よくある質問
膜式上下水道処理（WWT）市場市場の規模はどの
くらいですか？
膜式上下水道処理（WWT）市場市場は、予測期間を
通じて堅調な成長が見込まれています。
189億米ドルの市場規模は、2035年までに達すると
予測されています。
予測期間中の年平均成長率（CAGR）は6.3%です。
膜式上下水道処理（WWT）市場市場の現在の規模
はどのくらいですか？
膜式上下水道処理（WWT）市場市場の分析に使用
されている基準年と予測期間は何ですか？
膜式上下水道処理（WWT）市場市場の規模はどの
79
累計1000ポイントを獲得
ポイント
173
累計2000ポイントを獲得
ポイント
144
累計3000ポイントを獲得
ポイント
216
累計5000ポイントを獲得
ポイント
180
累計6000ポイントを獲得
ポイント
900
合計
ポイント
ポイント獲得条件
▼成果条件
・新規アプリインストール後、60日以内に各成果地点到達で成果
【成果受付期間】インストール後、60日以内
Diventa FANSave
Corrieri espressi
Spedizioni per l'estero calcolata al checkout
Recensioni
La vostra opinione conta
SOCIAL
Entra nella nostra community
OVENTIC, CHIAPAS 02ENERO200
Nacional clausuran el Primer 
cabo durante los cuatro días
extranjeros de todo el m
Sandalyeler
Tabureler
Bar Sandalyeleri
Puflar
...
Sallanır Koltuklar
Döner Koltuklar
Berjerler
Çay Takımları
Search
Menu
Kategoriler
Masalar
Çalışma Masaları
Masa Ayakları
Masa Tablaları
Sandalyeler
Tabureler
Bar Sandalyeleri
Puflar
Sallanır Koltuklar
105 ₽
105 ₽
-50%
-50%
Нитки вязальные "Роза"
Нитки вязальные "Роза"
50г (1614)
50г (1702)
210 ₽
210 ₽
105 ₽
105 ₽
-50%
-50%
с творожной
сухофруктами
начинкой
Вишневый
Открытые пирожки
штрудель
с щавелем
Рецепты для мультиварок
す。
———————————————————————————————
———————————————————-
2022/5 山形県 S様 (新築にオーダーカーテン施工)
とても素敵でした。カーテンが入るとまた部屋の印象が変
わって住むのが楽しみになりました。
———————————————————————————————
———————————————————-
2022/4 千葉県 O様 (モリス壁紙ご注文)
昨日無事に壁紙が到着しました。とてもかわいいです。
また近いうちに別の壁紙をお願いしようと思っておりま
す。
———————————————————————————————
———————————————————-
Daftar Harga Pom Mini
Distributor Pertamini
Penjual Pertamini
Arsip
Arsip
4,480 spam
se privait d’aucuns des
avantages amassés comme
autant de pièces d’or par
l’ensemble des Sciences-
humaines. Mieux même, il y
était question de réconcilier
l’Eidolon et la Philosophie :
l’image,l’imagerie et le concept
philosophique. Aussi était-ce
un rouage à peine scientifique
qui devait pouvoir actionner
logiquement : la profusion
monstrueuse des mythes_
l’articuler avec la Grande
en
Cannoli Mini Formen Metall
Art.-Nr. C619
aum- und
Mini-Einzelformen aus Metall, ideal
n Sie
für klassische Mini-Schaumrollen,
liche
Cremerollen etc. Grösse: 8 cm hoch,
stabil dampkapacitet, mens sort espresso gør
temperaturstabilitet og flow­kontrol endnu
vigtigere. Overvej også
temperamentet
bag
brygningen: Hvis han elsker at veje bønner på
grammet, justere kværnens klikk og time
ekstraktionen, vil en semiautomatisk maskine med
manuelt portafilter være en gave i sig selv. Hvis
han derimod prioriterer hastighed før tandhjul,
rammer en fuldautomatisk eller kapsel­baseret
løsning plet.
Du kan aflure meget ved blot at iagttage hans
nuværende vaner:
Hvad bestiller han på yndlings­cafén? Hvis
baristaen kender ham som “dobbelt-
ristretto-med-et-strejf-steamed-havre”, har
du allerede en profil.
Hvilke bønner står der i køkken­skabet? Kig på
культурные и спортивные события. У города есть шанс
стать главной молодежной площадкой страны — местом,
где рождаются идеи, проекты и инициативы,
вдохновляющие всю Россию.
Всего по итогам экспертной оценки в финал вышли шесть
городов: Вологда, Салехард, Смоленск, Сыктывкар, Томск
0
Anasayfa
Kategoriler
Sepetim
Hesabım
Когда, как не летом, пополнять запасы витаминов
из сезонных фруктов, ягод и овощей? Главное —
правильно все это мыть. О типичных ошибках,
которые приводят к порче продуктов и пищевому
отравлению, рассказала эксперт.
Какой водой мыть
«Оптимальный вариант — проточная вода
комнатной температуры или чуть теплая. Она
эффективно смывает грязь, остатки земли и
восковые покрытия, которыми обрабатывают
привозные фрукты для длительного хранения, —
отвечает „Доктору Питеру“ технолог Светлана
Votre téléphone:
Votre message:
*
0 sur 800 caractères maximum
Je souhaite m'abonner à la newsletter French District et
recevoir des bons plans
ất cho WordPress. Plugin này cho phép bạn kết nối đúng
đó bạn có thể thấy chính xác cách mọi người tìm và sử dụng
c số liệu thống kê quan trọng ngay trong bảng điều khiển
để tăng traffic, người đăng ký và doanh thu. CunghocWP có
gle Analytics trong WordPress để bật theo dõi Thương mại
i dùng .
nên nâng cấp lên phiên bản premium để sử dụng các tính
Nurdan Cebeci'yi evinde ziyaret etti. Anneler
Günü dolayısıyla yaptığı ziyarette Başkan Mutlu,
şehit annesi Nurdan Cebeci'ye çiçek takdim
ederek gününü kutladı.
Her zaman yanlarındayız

• _What is required_: Go through the listing above and return each line that includes the word "Nurdan".

• _Written solution_:
Nurdan Cebeci'yi evinde ziyaret etti. Anneler
şehit annesi Nurdan Cebeci'ye çiçek takdim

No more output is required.